**Brief**:
Retrieve each line that contains the word "obtained" from the entries below.

**Data supplied**:
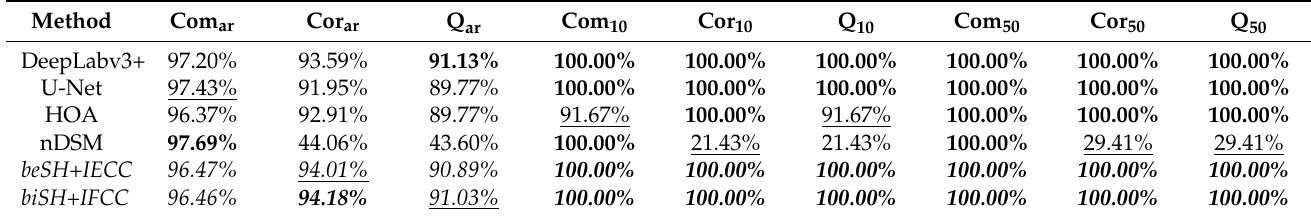
Table 2. Quantitative evaluation results of different methods on the second test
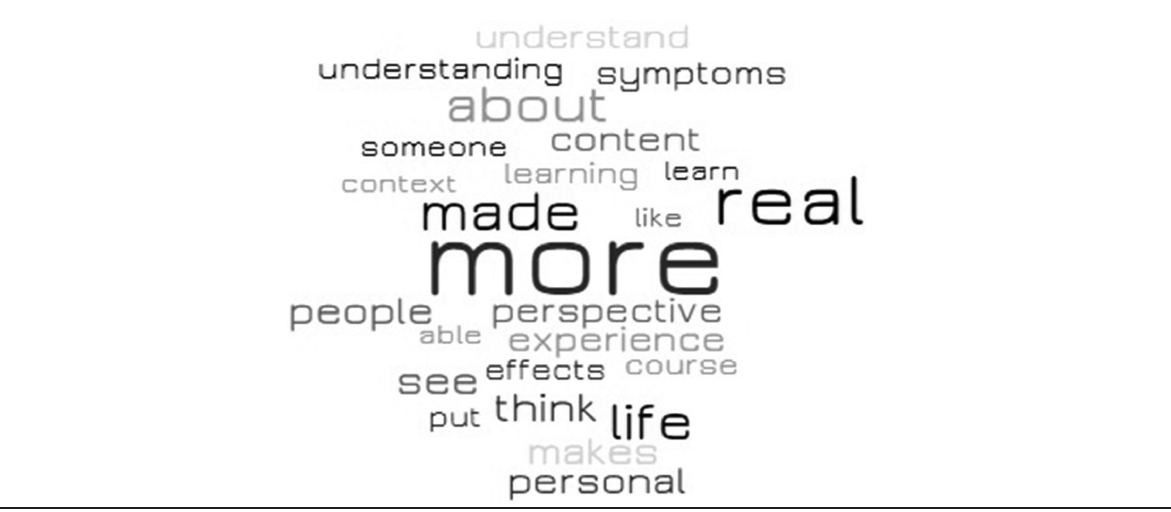
Figure 3. Word cloud generated from open student comments about Matthew’s contribution to Ellen’s undergraduate lectures on the control of movement. The words ‘Parkinson’s’, ‘disease(s)’ and ‘lecture(s)’ were removed (Source: Authors,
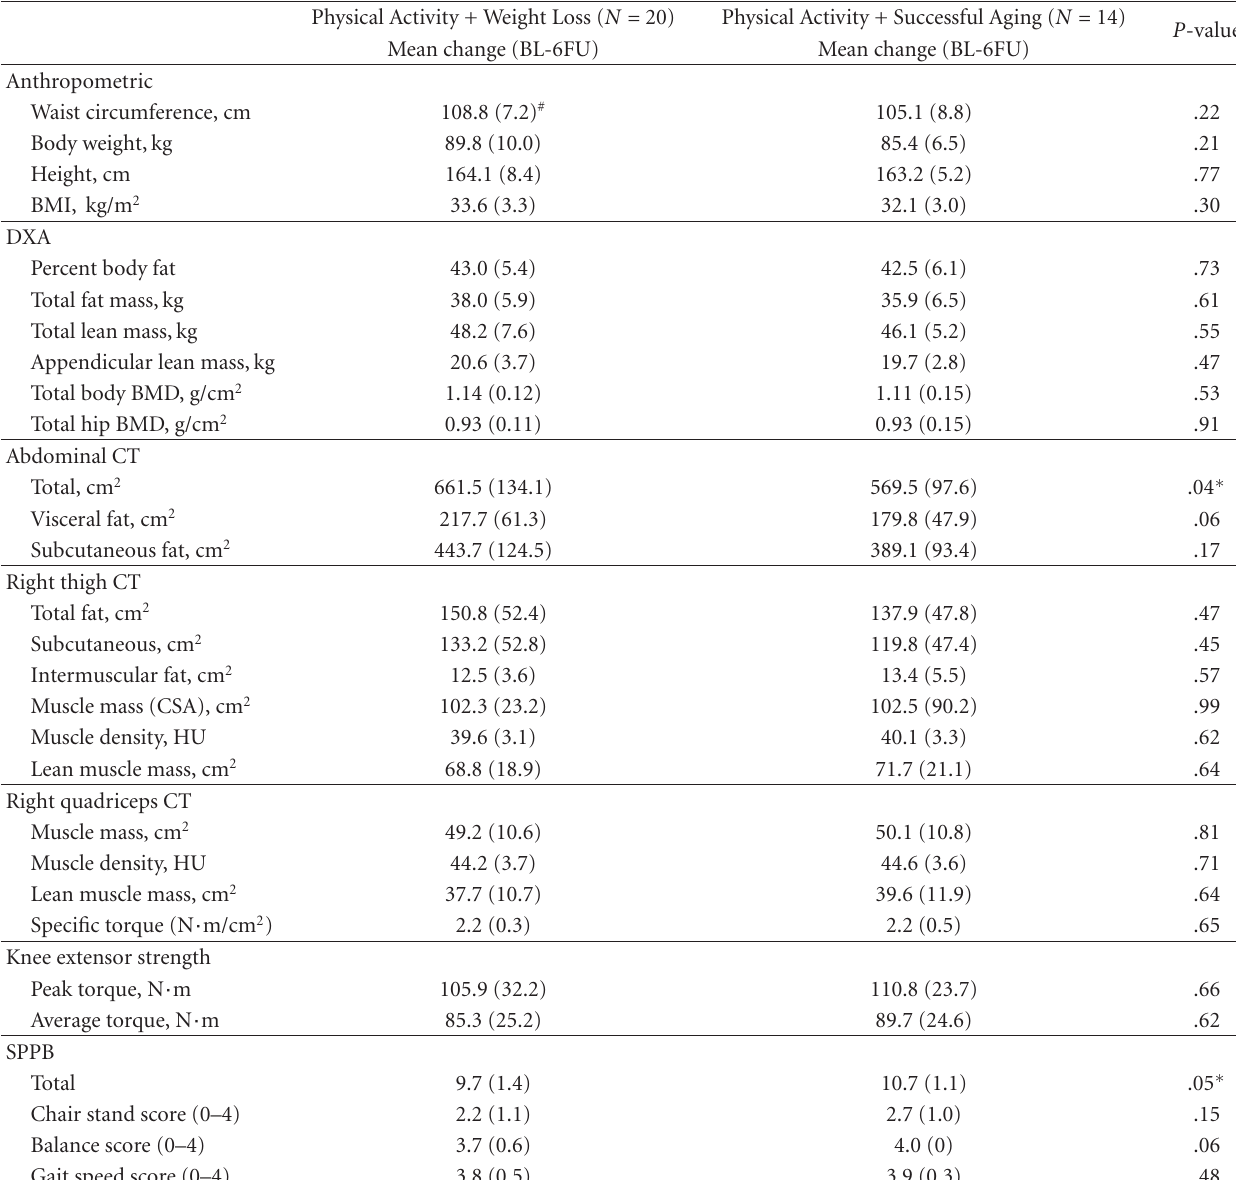
Table 2: Baseline anthropometric, body composition, bone mass, muscle strength, and physical function by intervention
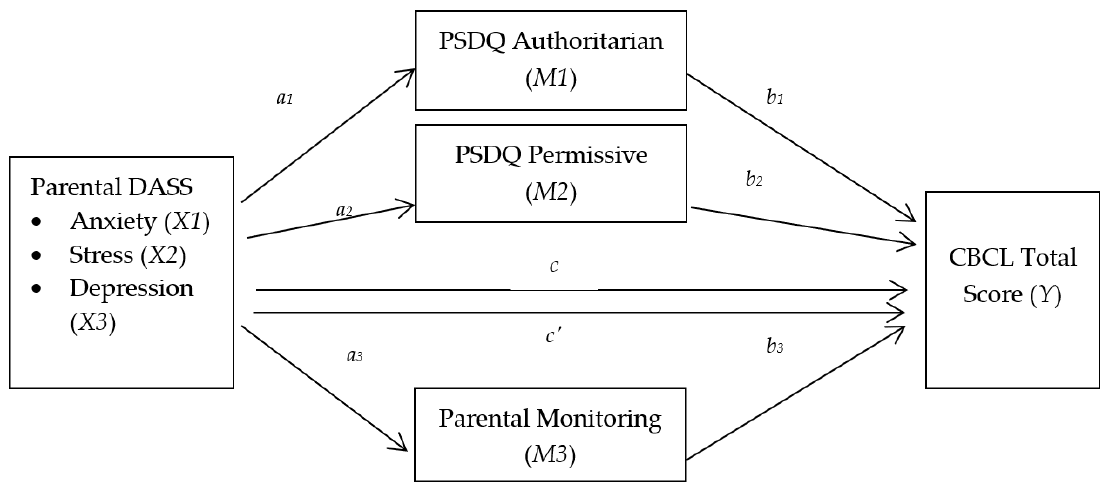
Figure 1. A conceptual diagram of the parallel multiple mediator model.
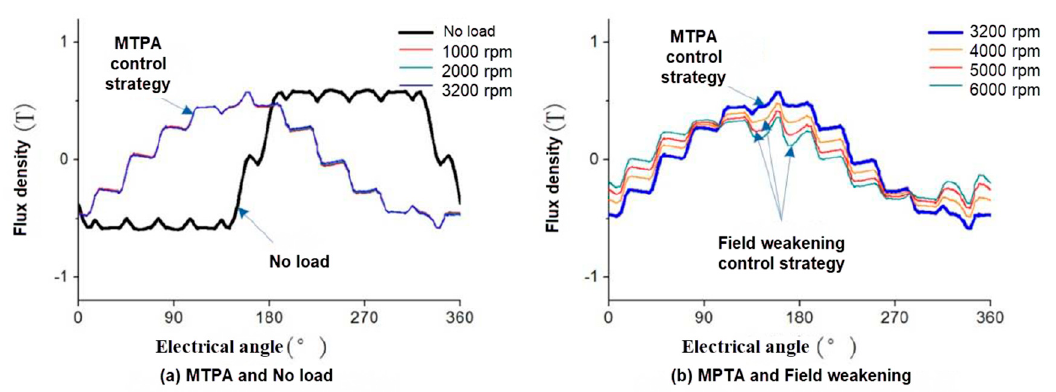
Figure 7. The air gap flux density under the armature reaction without considering the magnetic field of the permanent magnet.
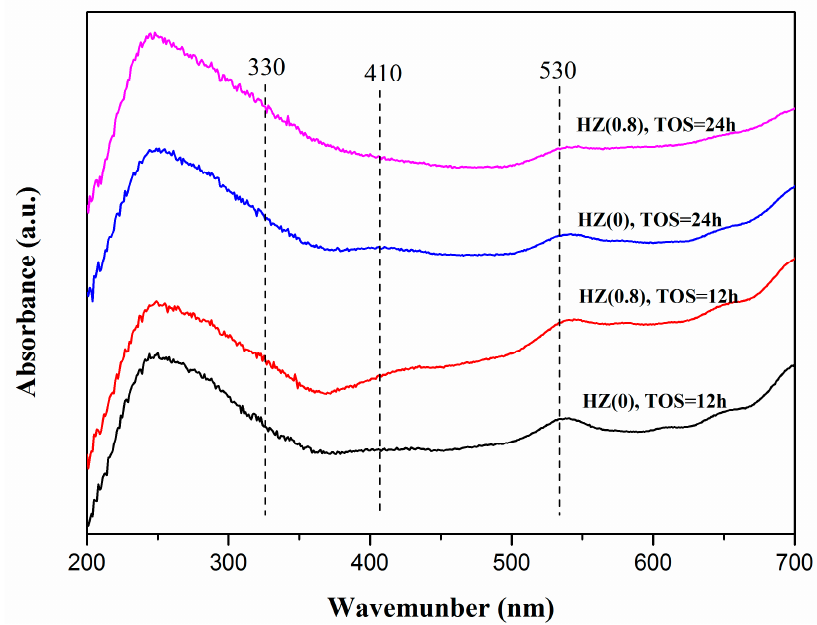
Figure 9. DR UV-vis spectra of the catalysts obtained in different TOS.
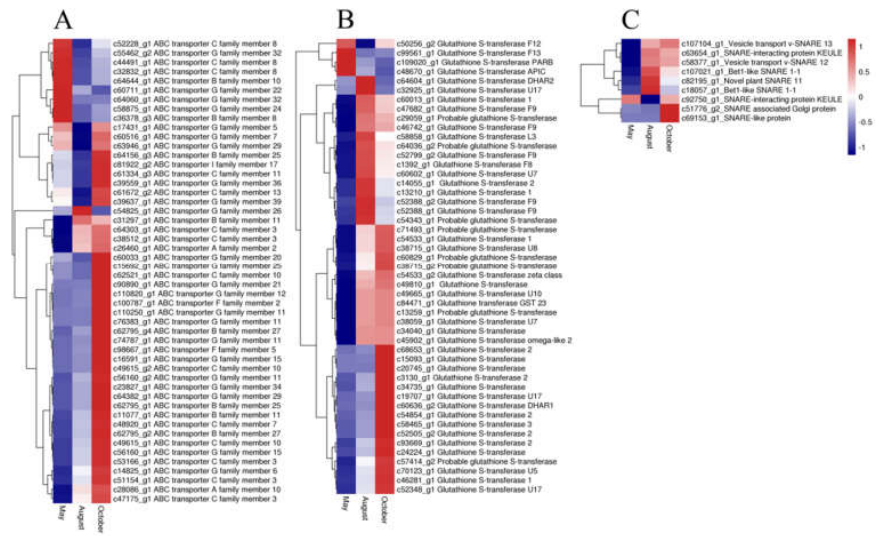
Figure 8. The expression level of DEGs of ATP binding cassette (ABC) transporter ( A ), glutathione S-transferase (GST) ( B ), and soluble N -ethylmaleimide-sensitive factor attachment protein receptor (SNARE) ( C ) genes. Blue and red colors represent different levels of gene expression and the color scales reflect a log 2 -transformed mean of FPKM values. Molecules 2019 , 24 , 1267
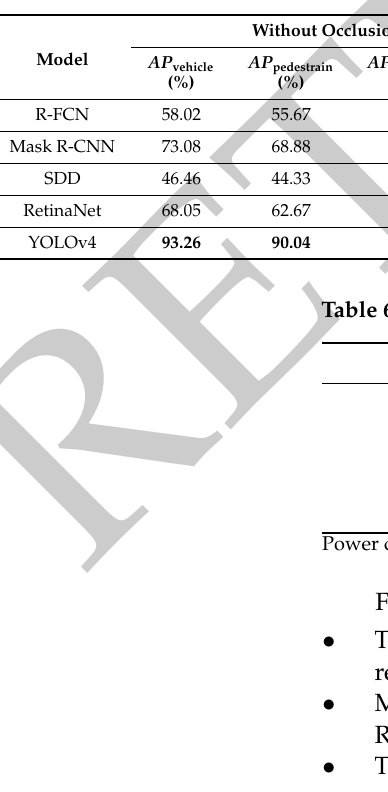
Figure 11. Precision-Recall (PR) curve of object detection models with occlusion and truncation on BDD100K dataset. Table 5. Detection Accuracy of Object Detect Models on BDD100K dataset.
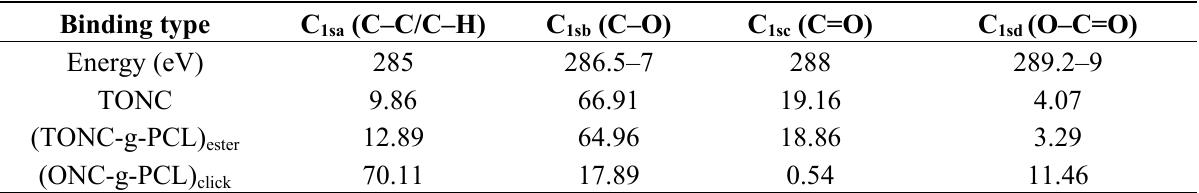
Table 2. Experimental atomic composition and oxygen to carbon (O/C) ratio obtained by XPS analysis for TONC, (TONC-g-PCL)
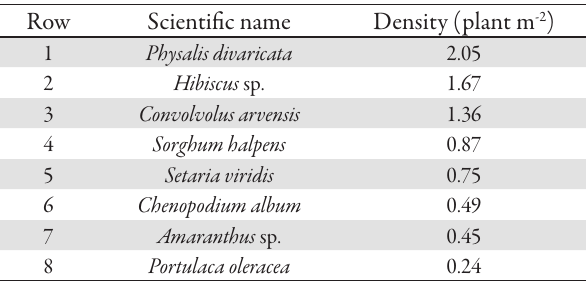
Tab. 1. Density of different weeds (plant m -2 ) in sugar beet crops in the west of Iran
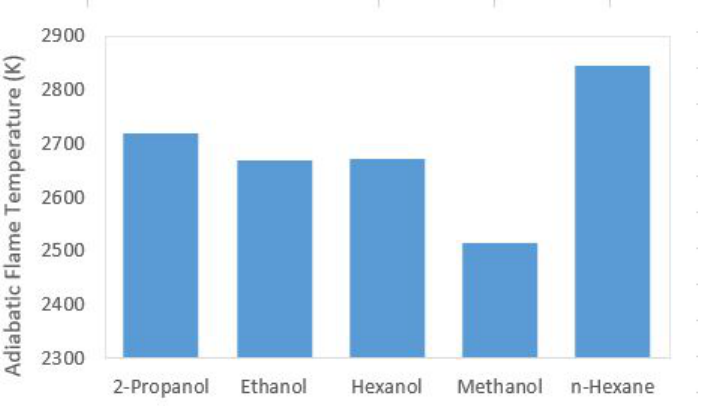
Figure 3. Adiabatic flame temperatures of a stoichiometric mixture of hydrogen peroxide and various catalyst solvents.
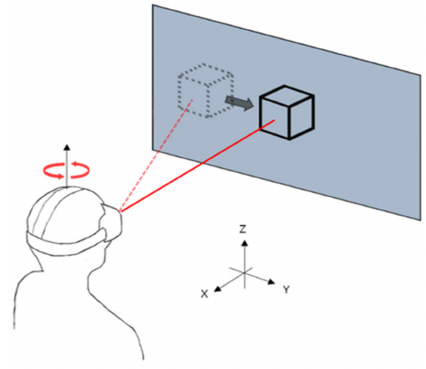
Figure 4. Example image of how to manipulate the position of a virtual object using Head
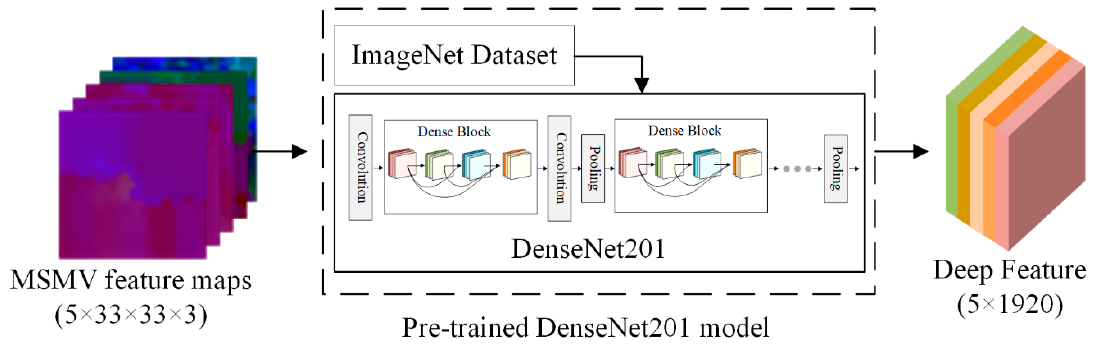
Figure 5. Deep feature extraction based on pre-trained DenseNet201 model.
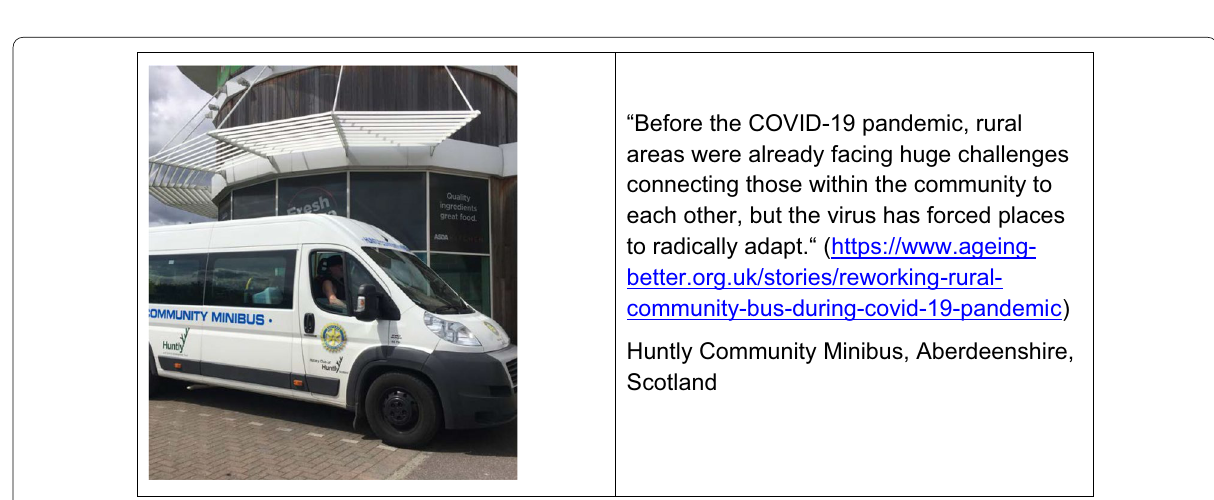
Fig. 1 Use of local public transport in Sweden before and after the pandemic (% of responses) ( Source: ITF survey, 2021)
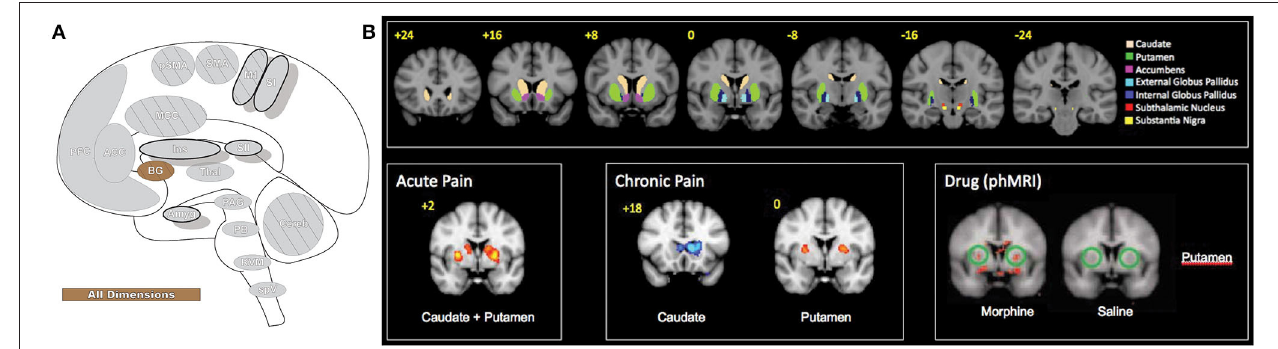
FIGURE 10 | Basal ganglia. (A) Brain areas active during pain: basal ganglia (BG) highlighted. (B) The basal ganglia participate in pain processing, from acute pain and chronic pain (cold and brush neuropathic allodynia) to morphine-induced analgesia, as revealed by pain-related patterns of fMRI BOLD activity. Upper panels: BG parcellations are color-coded and highlighted in coronal sections organized from anterior to posterior. Bottom panels: red areas indicate increased fMRI BOLD activation and blue areas indicate decreased activation. phMRI, pharmacological MRI- wherein pharmacological agents/drugs (in this case morphine) are used as stimuli to induce hemodynamic changes that are subsequently assessed by fMRI. Reprinted from Molecular Pain, Vol 6(27), D Borsook, J Upadhyay, EH Chudler, L Becerra, A key role of the basal ganglia in pain and analgesia–insights gained through human functional imaging, Copyright (2010) Borsook et al, under the Creative Commons Attribution License (CC-BY). DOI:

**Output for this exercise**:
Figure 9. DR UV-vis spectra of the catalysts obtained in different TOS.
Table 2. Experimental atomic composition and oxygen to carbon (O/C) ratio obtained by XPS analysis for TONC, (TONC-g-PCL)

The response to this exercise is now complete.